Spain has led the growth of real household income among the major economies in the last two years of inflation and interest rate crises. Household disposable income has accumulated an increase of 8.9% since the Russian invasion of Ukraine due to the creation of jobs, wage increases and the moderation of price increases.

In short: there are more people working in each family, many people earn more as self-employed workers and companies are also doing better in general. Meanwhile, inflation is giving us a break and, finally, other non-wage income is being added, such as financial income (higher returns on deposits and other products) and income from renting flats or other properties (which at the same time is making access to housing more difficult due to the distortion of tourist rentals and the shortage of supply in the main destinations and in the capitals).

According to the latest data published by the OECD on Monday, real household income in our country rose by 1.5% in the first quarter of 2024 compared to the final stretch of 2023. In that last quarter of last year, the increase was 3.74%. It was during that period that household income already exceeded the level prior to the COVID shock (just over 30,000 euros per family on average) and also the maximum level of the real estate bubble for the first time in the last 17 years.



The end of the pandemic triggered a global inflation crisis that in Europe was exacerbated by the Russian invasion of Ukraine in February 2022. The escalation in energy prices, first, and then of other products and services, inflicted historic damage on families’ ‘pockets’, especially in the central months of 2022. In addition, the European Central Bank (ECB) added the blow of increases in official interest rates throughout the eurozone.

In the fourth quarter of that year, household income stopped falling and began to recover ground.
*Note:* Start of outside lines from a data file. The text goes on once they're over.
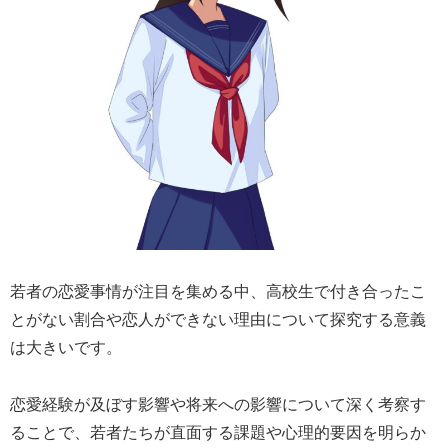
若者の恋愛事情が注目を集める中、高校生で付き合ったこ
とがない割合や恋人ができない理由について探究する意義
は大きいです。
恋愛経験が及ぼす影響や将来への影響について深く考察す
ることで、若者たちが直面する課題や心理的要因を明らか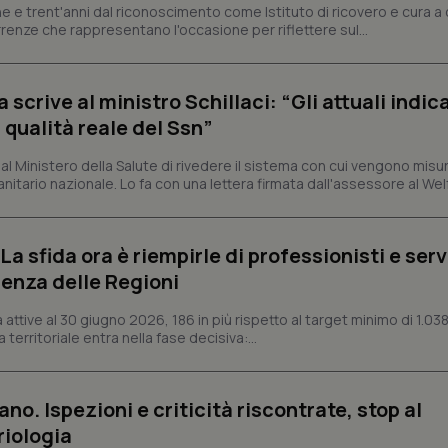
dei cookie di Cookie-Script.com 
e e trent'anni dal riconoscimento come Istituto di ricovero e cura a 
correttamente.
rrenze che rappresentano l'occasione per riflettere sul...
ish-
www.quotidianosanita.it
4
Questo cookie è impostato dall'a
settimane
abilitare il sistema di tracking a
2 giorni
crive al ministro Schillaci: “Gli attuali indica
ish-
www.quotidianosanita.it
4
Questo cookie è impostato dall'a
settimane
assegnare un identificatore generi
 qualità reale del Ssn”
2 giorni
1 anno 1
Questo nome di cookie è associa
Google LLC
 Ministero della Salute di rivedere il sistema con cui vengono misur
mese
Universal Analytics, che è un a
.quotidianosanita.it
itario nazionale. Lo fa con una lettera firmata dall'assessore al Welf
significativo del servizio di ana
utilizzato da Google. Questo cook
per distinguere utenti unici as
generato in modo casuale come i
cliente. È incluso in ogni richiest
a sfida ora è riempirle di professionisti e serviz
sito e utilizzato per calcolare i dat
sessioni e campagne per i rapporti 
enza delle Regioni
Sessione
Cookie generato da applicazioni 
PHP.net
linguaggio PHP. Si tratta di un id
ttive al 30 giugno 2026, 186 in più rispetto al target minimo di 1.038
www.quotidianosanita.it
generico utilizzato per mantenere 
 territoriale entra nella fase decisiva:...
sessione utente. Normalmente 
generato in modo casuale, il mod
utilizzato può essere specifico pe
buon esempio è mantenere uno s
un utente tra le pagine.
ano. Ispezioni e criticità riscontrate, stop al
riologia
.quotidianosanita.it
1 anno 1
Questo cookie viene utilizzato d
mese
per mantenere lo stato della ses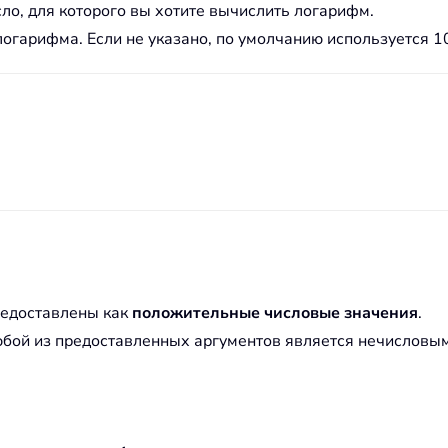
ло, для которого вы хотите вычислить логарифм.
огарифма. Если не указано, по умолчанию используется 1
редоставлены как
положительные числовые значения
.
юбой из предоставленных аргументов является нечисловым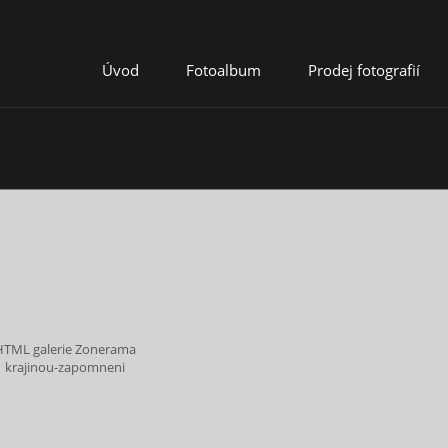
Úvod
Fotoalbum
Prodej fotografií
HTML galerie Zonerama
krajinou-zapomneni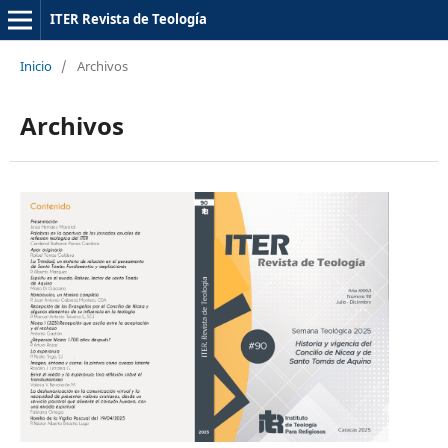
ITER Revista de Teología
Inicio
/
Archivos
Archivos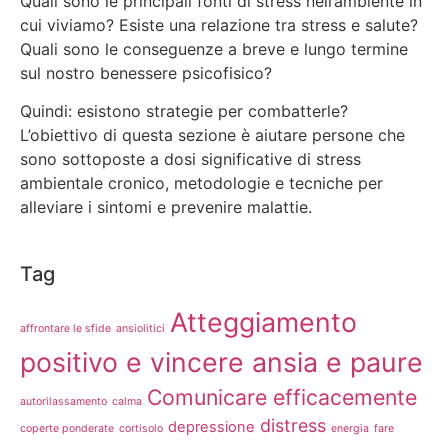
Quali sono le principali fonti di stress nell’ambiente in
cui viviamo? Esiste una relazione tra stress e salute?
Quali sono le conseguenze a breve e lungo termine
sul nostro benessere psicofisico?
Quindi: esistono strategie per combatterle?
L’obiettivo di questa sezione è aiutare persone che
sono sottoposte a dosi significative di stress
ambientale cronico, metodologie e tecniche per
alleviare i sintomi e prevenire malattie.
Tag
Atteggiamento
affrontare le sfide
ansiolitici
positivo e vincere ansia e paure
Comunicare efficacemente
autorilassamento
calma
distress
depressione
coperte ponderate
cortisolo
energia
fare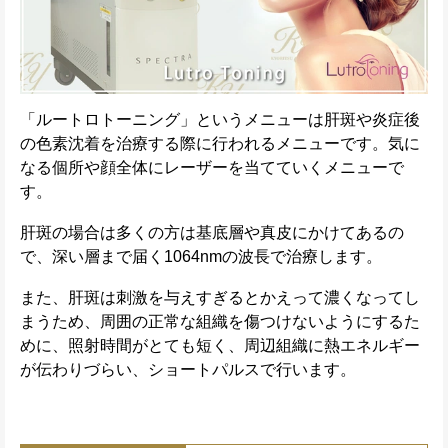
「ルートロトーニング」というメニューは肝斑や炎症後
の色素沈着を治療する際に行われるメニューです。気に
なる個所や顔全体にレーザーを当てていくメニューで
す。
肝斑の場合は多くの方は基底層や真皮にかけてあるの
で、深い層まで届く1064nmの波長で治療します。
また、肝斑は刺激を与えすぎるとかえって濃くなってし
まうため、周囲の正常な組織を傷つけないようにするた
めに、照射時間がとても短く、周辺組織に熱エネルギー
が伝わりづらい、ショートパルスで行います。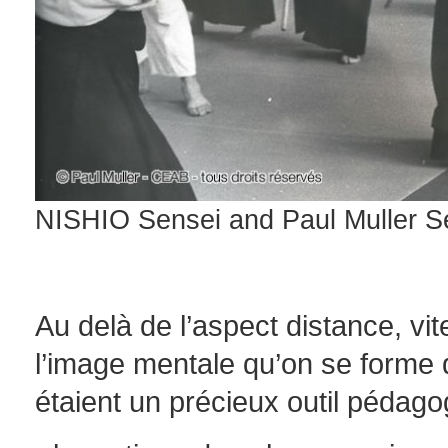
NISHIO Sensei and Paul Muller Se
Au delà de l’aspect distance, vit
l’image mentale qu’on se forme
étaient un précieux outil pédago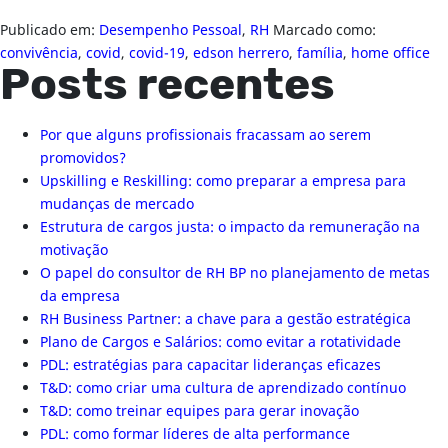
Publicado em:
Desempenho Pessoal
,
RH
Marcado como:
convivência
,
covid
,
covid-19
,
edson herrero
,
família
,
home office
Posts recentes
Por que alguns profissionais fracassam ao serem
promovidos?
Upskilling e Reskilling: como preparar a empresa para
mudanças de mercado
Estrutura de cargos justa: o impacto da remuneração na
motivação
O papel do consultor de RH BP no planejamento de metas
da empresa
RH Business Partner: a chave para a gestão estratégica
Plano de Cargos e Salários: como evitar a rotatividade
PDL: estratégias para capacitar lideranças eficazes
T&D: como criar uma cultura de aprendizado contínuo
T&D: como treinar equipes para gerar inovação
PDL: como formar líderes de alta performance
Little by little. Since then, real income per household has continued to increase in Spain. In fact, growth in our country is three times greater than in the OECD as a whole if we take as a reference the quarter in which the war in Ukraine began, as can be seen in the first graph of this report.



Spain’s economy has definitely emerged better from the pandemic and the inflation crisis than its main eurozone partners, with policies to protect the income of families and businesses. Policies that are very different from those of the 2008 financial crisis and that have focused on avoiding the destruction of jobs (with public financing of ERTEs as the best example), on improving the quality of employment by reducing temporary employment and raising wages (especially the lowest ones with the increase in the minimum wage) and on controlling the rise in energy prices.

The second graph in this report compares the evolution of real household income in the main Eurozone countries and in other EU economies such as Portugal and Poland, placing the point at which the increase or fall begins to be measured in the first quarter of 2007 (base 100). Spain’s greatest growth since 2019 does not close the growth gap that opened in the years of “internal devaluation” after the bursting of the real estate bubble and the great financial crisis of 2008. That is, after the years of austerity and cuts in social and economic rights.

The social shield

“We have deployed a social shield of more than 120,000 million [desde 2020]with measures that remain in force,” argued the First Vice President and Minister of Finance, María Jesús Montero, just before the coalition government’s summer break. This time, the various packages of measures managed to moderate price increases earlier in our country than in most European economies.

According to Eurostat data at the end of July, the cumulative inflation in Spain since 2019 is 17.8%, while in the eurozone as a whole it is 20%. Since February 2022, inflation is 11.1% and 13.2%, respectively, with almost the same positive differential for our country of two percentage points.

Another crucial driver of real household income growth is the record pace of job creation, which has reached over 21 million people in employment, a record high in Spain. The consequence of this figure is that there are more people working in families, and more families with people working. In fact, taking advantage of the end of the political year, the Minister of Economy, Trade and Business, Carlos Cuerpo, highlighted a fact: “The minimum number of households with all of their members unemployed is now below 900,000”, according to the latest Active Population Survey (EPA).

Salary increases

The other key factor in the increase in real household income is wage increases. Taking as a reference the monthly statistics of collective agreements from the Ministry of Labor, wage increases took time to take hold. The bite of inflation in 2022 (8.4% on average) on workers’ remuneration was suffocating. That year, wages rose by 3.2% on average.



In 2023, wages accelerated slightly and inflation moderated sharply, so workers regained purchasing power, as can be seen in the third chart of this report.

In 2024, wages will again lose purchasing power on average. Mainly because price increases have stagnated compared to last year, according to the CPI calculated by the INE, and because the increases in workers’ remuneration agreed in collective agreements have fallen back to 3%, again on average.



The same statistics from the Ministry of Labour show that a third of the workers who have enjoyed salary increases in their agreements so far this year have done so by more than 4%, which does imply a gain in purchasing power. That is a little over 3,200,000 people in total. This statistic is only a reference, as it does not include the agreements outside the agreement that occur in many companies, especially in the smaller ones. However, this is the most up-to-date data, which allows salaries to be compared with the CPI.